Mónica estudiaba conmigo cuando recién entré a la Villa ya muchos años atrás. Teniendo solo quince años, todo el mundo me miraba raro y yo, creyendo que era lo máximo en Literatura [carrera que estudiaba] me di con la realidad que no era nada ni nadie en comparación con el resto de estudiantes. Y no habría nadie mejor que Mónica para ayudarme a darme cuenta de ello.
En el primer año todavía no me fijaba en ella ni siquiera como amiga. Andaba más ocupado tratando de adaptarme a la nueva vida de la universidad, al nuevo ambiente en el que me tenía que desenvolver [el Centro de Lima] y a sacarme de encima a un idiota que se la prendió conmigo [así es, en la universidad todavía me lorneaban, para que vean] El primer año no fue muy bueno.
Pero en el segundo algo cambió. Debió ser que me di nuevos ánimos o que ya había agarrado más cancha. También ayudó el que me sentara más cerca de ella y su grupo, por lo que así pude llegar a relacionarme con más gente. Cabe destacar que los salones eran inmensos y fácilmente podías no llegar a hablar con alguien en todo el año; y si era alguien como yo con mucha más razón.

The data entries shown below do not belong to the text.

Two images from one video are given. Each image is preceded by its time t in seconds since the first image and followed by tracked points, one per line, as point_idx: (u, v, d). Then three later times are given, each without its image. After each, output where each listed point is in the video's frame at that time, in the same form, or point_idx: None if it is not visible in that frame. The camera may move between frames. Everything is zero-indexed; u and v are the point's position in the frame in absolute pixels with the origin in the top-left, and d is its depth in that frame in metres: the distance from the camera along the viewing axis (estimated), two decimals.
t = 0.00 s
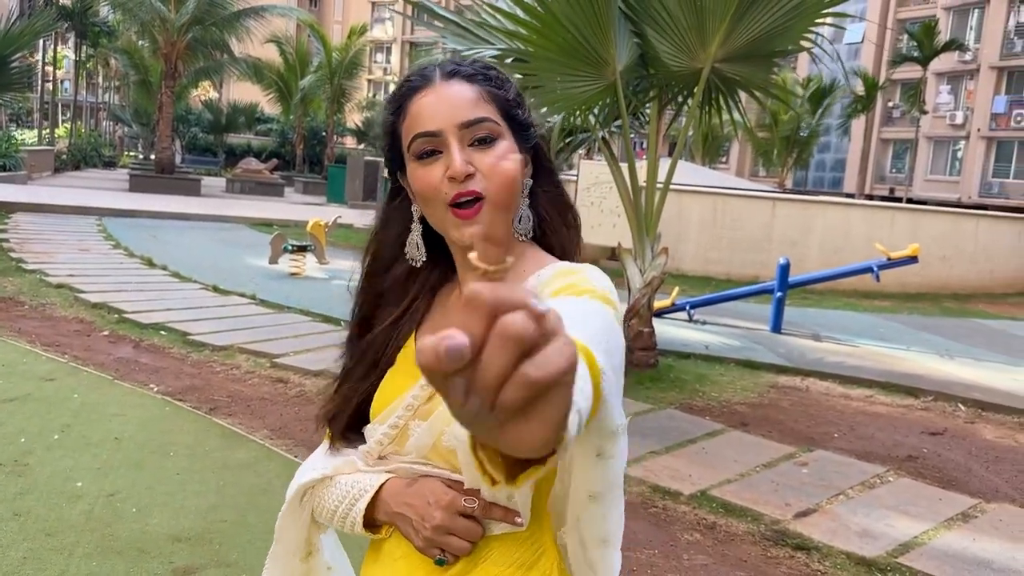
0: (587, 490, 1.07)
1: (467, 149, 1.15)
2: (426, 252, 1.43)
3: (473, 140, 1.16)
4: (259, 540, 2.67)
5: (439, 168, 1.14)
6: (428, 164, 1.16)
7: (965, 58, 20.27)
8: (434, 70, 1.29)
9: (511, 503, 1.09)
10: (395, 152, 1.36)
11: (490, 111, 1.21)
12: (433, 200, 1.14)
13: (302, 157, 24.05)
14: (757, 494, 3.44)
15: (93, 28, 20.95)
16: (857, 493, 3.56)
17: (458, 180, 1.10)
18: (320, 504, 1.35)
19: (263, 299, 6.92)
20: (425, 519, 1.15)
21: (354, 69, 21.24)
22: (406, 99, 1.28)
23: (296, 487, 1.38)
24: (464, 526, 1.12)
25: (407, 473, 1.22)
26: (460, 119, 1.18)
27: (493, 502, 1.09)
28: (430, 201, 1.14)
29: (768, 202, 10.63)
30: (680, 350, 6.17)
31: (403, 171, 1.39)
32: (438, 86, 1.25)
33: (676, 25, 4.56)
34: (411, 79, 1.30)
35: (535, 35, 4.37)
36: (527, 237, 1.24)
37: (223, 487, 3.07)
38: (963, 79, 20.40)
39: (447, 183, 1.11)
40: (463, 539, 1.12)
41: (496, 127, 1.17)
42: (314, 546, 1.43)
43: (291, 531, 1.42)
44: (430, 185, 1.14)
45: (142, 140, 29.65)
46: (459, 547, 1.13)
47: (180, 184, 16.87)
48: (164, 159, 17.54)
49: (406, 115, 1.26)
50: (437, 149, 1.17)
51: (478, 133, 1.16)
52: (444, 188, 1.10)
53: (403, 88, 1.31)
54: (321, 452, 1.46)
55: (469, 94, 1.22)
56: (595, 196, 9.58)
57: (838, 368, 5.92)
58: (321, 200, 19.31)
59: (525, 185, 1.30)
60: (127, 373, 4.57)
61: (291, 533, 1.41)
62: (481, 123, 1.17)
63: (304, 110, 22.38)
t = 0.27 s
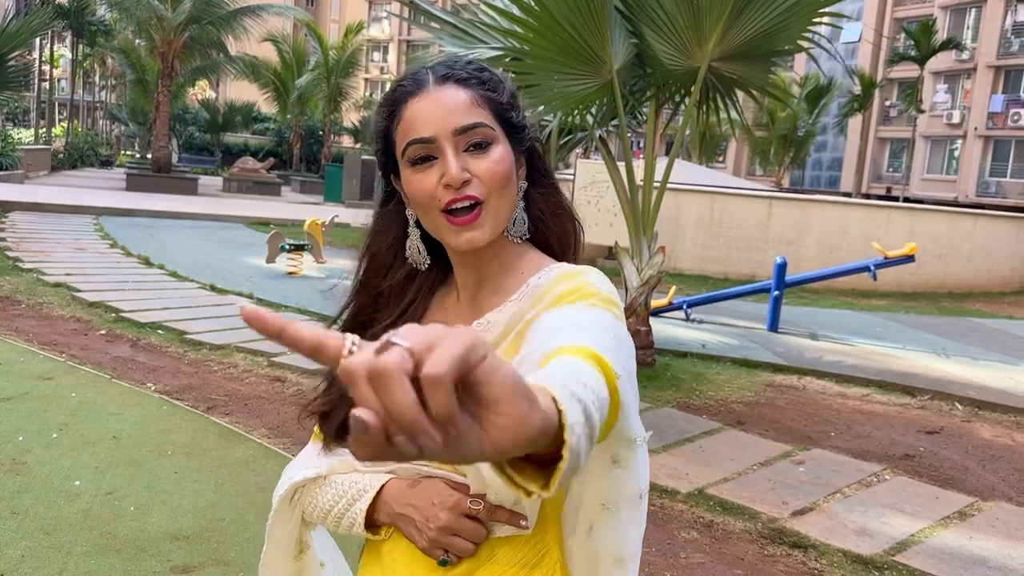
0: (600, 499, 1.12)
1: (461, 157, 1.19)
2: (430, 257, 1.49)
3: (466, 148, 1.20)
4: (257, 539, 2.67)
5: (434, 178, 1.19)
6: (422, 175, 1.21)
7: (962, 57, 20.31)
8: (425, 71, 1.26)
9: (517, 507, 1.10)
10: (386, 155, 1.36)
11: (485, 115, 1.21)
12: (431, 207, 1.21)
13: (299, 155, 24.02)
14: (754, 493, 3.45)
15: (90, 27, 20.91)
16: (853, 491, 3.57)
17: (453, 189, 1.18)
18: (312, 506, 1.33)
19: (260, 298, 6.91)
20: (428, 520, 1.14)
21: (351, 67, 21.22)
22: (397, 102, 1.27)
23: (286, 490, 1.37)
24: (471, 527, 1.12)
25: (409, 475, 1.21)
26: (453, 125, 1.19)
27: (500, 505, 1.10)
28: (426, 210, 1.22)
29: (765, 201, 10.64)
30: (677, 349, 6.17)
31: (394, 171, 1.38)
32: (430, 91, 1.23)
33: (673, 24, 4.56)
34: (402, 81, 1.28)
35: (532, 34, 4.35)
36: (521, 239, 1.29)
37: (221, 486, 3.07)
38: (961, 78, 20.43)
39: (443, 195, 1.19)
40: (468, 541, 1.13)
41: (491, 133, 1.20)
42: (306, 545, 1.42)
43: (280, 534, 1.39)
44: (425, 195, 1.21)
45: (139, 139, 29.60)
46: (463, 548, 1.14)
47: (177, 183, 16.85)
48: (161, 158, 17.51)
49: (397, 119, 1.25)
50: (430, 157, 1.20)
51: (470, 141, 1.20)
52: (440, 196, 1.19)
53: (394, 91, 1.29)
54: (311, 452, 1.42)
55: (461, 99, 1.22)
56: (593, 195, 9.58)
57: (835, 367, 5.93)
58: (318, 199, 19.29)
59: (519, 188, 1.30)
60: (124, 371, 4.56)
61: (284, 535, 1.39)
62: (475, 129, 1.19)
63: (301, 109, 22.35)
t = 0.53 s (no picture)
0: (613, 490, 1.14)
1: (469, 155, 1.20)
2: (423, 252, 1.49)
3: (474, 146, 1.21)
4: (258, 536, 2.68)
5: (441, 175, 1.20)
6: (429, 170, 1.21)
7: (962, 55, 20.32)
8: (431, 67, 1.28)
9: (525, 504, 1.11)
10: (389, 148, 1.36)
11: (493, 113, 1.23)
12: (434, 204, 1.22)
13: (298, 154, 24.02)
14: (753, 491, 3.46)
15: (89, 26, 20.90)
16: (853, 489, 3.58)
17: (461, 188, 1.19)
18: (304, 500, 1.34)
19: (260, 296, 6.92)
20: (435, 517, 1.15)
21: (350, 66, 21.22)
22: (404, 98, 1.28)
23: (276, 480, 1.37)
24: (475, 524, 1.13)
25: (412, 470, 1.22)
26: (462, 124, 1.20)
27: (507, 502, 1.10)
28: (431, 205, 1.22)
29: (765, 200, 10.65)
30: (676, 347, 6.18)
31: (398, 166, 1.39)
32: (439, 88, 1.24)
33: (672, 22, 4.56)
34: (409, 76, 1.29)
35: (530, 34, 4.39)
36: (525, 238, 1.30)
37: (222, 484, 3.07)
38: (961, 76, 20.44)
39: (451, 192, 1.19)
40: (472, 538, 1.13)
41: (498, 131, 1.22)
42: (288, 545, 1.43)
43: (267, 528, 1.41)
44: (431, 190, 1.21)
45: (138, 138, 29.60)
46: (467, 545, 1.14)
47: (177, 182, 16.86)
48: (160, 157, 17.51)
49: (404, 116, 1.27)
50: (437, 154, 1.21)
51: (478, 139, 1.21)
52: (446, 193, 1.20)
53: (400, 85, 1.30)
54: (303, 446, 1.44)
55: (470, 96, 1.23)
56: (592, 193, 9.59)
57: (834, 365, 5.94)
58: (317, 198, 19.30)
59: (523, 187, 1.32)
60: (125, 370, 4.57)
61: (265, 533, 1.41)
62: (482, 127, 1.21)
63: (300, 108, 22.35)
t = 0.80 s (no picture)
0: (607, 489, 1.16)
1: (501, 139, 1.24)
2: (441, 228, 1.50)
3: (507, 132, 1.25)
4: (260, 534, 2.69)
5: (472, 152, 1.24)
6: (461, 147, 1.25)
7: (963, 53, 20.31)
8: (478, 48, 1.31)
9: (530, 496, 1.15)
10: (411, 125, 1.37)
11: (528, 103, 1.27)
12: (460, 178, 1.25)
13: (299, 153, 24.03)
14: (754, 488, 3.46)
15: (90, 25, 20.90)
16: (853, 486, 3.59)
17: (490, 168, 1.23)
18: (303, 501, 1.33)
19: (262, 295, 6.93)
20: (438, 508, 1.16)
21: (351, 65, 21.22)
22: (439, 73, 1.31)
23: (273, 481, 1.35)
24: (481, 515, 1.15)
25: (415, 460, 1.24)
26: (498, 108, 1.24)
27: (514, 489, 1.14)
28: (454, 180, 1.26)
29: (766, 197, 10.65)
30: (677, 345, 6.18)
31: (418, 145, 1.39)
32: (482, 68, 1.28)
33: (672, 20, 4.56)
34: (451, 53, 1.32)
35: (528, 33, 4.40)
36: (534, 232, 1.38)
37: (224, 482, 3.08)
38: (962, 74, 20.41)
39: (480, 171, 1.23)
40: (479, 528, 1.16)
41: (529, 122, 1.26)
42: (280, 548, 1.41)
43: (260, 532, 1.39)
44: (459, 166, 1.25)
45: (140, 137, 29.60)
46: (474, 535, 1.16)
47: (178, 181, 16.87)
48: (162, 156, 17.52)
49: (438, 93, 1.29)
50: (470, 132, 1.26)
51: (513, 126, 1.25)
52: (471, 171, 1.24)
53: (438, 60, 1.33)
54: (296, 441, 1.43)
55: (507, 81, 1.27)
56: (594, 191, 9.59)
57: (836, 363, 5.94)
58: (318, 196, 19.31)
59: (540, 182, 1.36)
60: (127, 368, 4.58)
61: (260, 536, 1.39)
62: (516, 115, 1.25)
63: (301, 106, 22.35)
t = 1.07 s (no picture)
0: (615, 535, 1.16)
1: (491, 150, 1.22)
2: (423, 240, 1.47)
3: (497, 142, 1.23)
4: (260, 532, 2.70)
5: (461, 166, 1.22)
6: (450, 159, 1.23)
7: (965, 50, 20.30)
8: (464, 57, 1.29)
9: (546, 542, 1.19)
10: (404, 133, 1.35)
11: (519, 112, 1.25)
12: (449, 194, 1.24)
13: (301, 151, 24.05)
14: (753, 486, 3.47)
15: (92, 24, 20.93)
16: (853, 483, 3.59)
17: (479, 181, 1.21)
18: None
19: (262, 293, 6.94)
20: None
21: (352, 63, 21.24)
22: (430, 84, 1.29)
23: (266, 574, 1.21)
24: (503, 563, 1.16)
25: (404, 523, 1.21)
26: (489, 119, 1.22)
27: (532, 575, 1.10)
28: (442, 195, 1.24)
29: (766, 195, 10.65)
30: (678, 343, 6.19)
31: (411, 154, 1.37)
32: (470, 78, 1.26)
33: (671, 18, 4.56)
34: (440, 62, 1.30)
35: (527, 30, 4.42)
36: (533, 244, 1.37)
37: (224, 480, 3.09)
38: (964, 71, 20.41)
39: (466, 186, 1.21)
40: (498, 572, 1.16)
41: (521, 132, 1.24)
42: None
43: None
44: (448, 179, 1.23)
45: (141, 135, 29.64)
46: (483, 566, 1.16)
47: (180, 180, 16.90)
48: (163, 155, 17.54)
49: (428, 103, 1.28)
50: (459, 143, 1.24)
51: (503, 136, 1.23)
52: (462, 184, 1.22)
53: (428, 68, 1.31)
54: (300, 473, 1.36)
55: (496, 89, 1.25)
56: (594, 189, 9.59)
57: (835, 360, 5.94)
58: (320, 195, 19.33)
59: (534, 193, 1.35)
60: (128, 367, 4.59)
61: None
62: (506, 125, 1.23)
63: (303, 104, 22.37)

Fue así que se produjo la primera oportunidad de trabajar juntos en un grupo cuyo curso no puedo recordar. Si bien éramos cuatro en ese grupo, junto con mi mejor amigo y su mejor amiga, casi todo el trabajo lo hacíamos Mónica y yo. Así fue como empezamos a pasar largas horas en la humilde biblioteca de la facultad, contándonos tonteras y poco a poco haciéndonos amigos.
Desde ahí usábamos algunas mañanas para pasear por el campus. Aunque solo contara con tres patios y una cafetería, era divertido darle vueltas enteras atravesando y deteniéndonos en cada uno de ellos. Cuando nos saltábamos las clases hacíamos lo mismo o, llegando al límite de la monsedad, jugábamos ajedrez en las mesas con tableros. Nos gustaba pasar el tiempo juntos.
Fue Mónica la que me inició en uno de mis grandes fanatismos. Una mañana de mayo, en la cual se tenía que realizar elecciones para elegir al consejo universitario o algo por el estilo, esperaba en las afueras de la universidad cerrada junto al resto de estudiantes. Mónica me encontró entre la multitud y mientras pasábamos el rato me prestó un Dominical de El Comercio para leer.
– ¿Has leído este libro Mónica? –pregunté.
– Claro, tengo los cuatro –me respondió.
– ¿Y qué tales son?
– Buenazos. Si quieres te los presto. Te van a gustar.
El lunes siguiente, después de pedírselos, mi mamá apareció con los dos primeros libros de Harry Potter, los cuales leí y releí en dos semanas, quedando fascinado con ese nuevo universo y compartiendo mi nuevo fanatismo con Mónica.
Semanas después, cierta mañana de julio, la acompañé a la bulliciosa cafetería de la universidad. Mientras Mónica pagaba en caja lo que fuera a comprar, me detuve detrás de ella mirando el canal musical que emitía el televisor colgado en la pared de atrás. En realidad, no podía escuchar la música y me concentraba por identificar al grupo que aparecía en el desconocido video.
– ¿Te gusta esa canción? –me preguntó sacándome de mi estado de concentración.
– No –fue mi respuesta inmediata.
– A mí sí –continuó ella– Es una canción hermosa ¿no te parece?
– La verdad nunca la había escuchado.
– Deberías. Sé que te va a gustar –me dijo risueñamente.
Ese julio recibí uno de los pocos regalos de cumpleaños que haya tenido. Un CD de La Oreja de Van Gogh con la canción 'La Playa' resaltada en la parte trasera. Lo recibí agradecido y emocionado a pesar de todavía no tener en casa una radio que toque CD’s.
Lamentablemente, antes de finalizar el año, ya estaba hecho que tenía que abandonar la Villa. Los problemas de la universidad, la falta de clases y profesores y el hecho que a mi papá no le gustara mi carrera, se juntaron para que empiece a faltar descaradamente, a veces hasta semanas enteras. Al cabo de un mes, desperté un día y dije que ya estaba de vacaciones. Aunque así no lo fuera.
No volví a ver a Mónica. En ese tiempo los celulares no pululaban tanto como ahora, los correos no se pedían como quien pide la hora y el messenger se desconocía como fórmulas de física cuántica. La última vez que la vi, curiosamente me pidió que la acompañara a tomar su carro a la salida, cosa que nunca hacíamos pues tomábamos rumbos distintos. Quizás ella ya se lo imaginaba. Así como todo lo que ya sabía que me gustaría.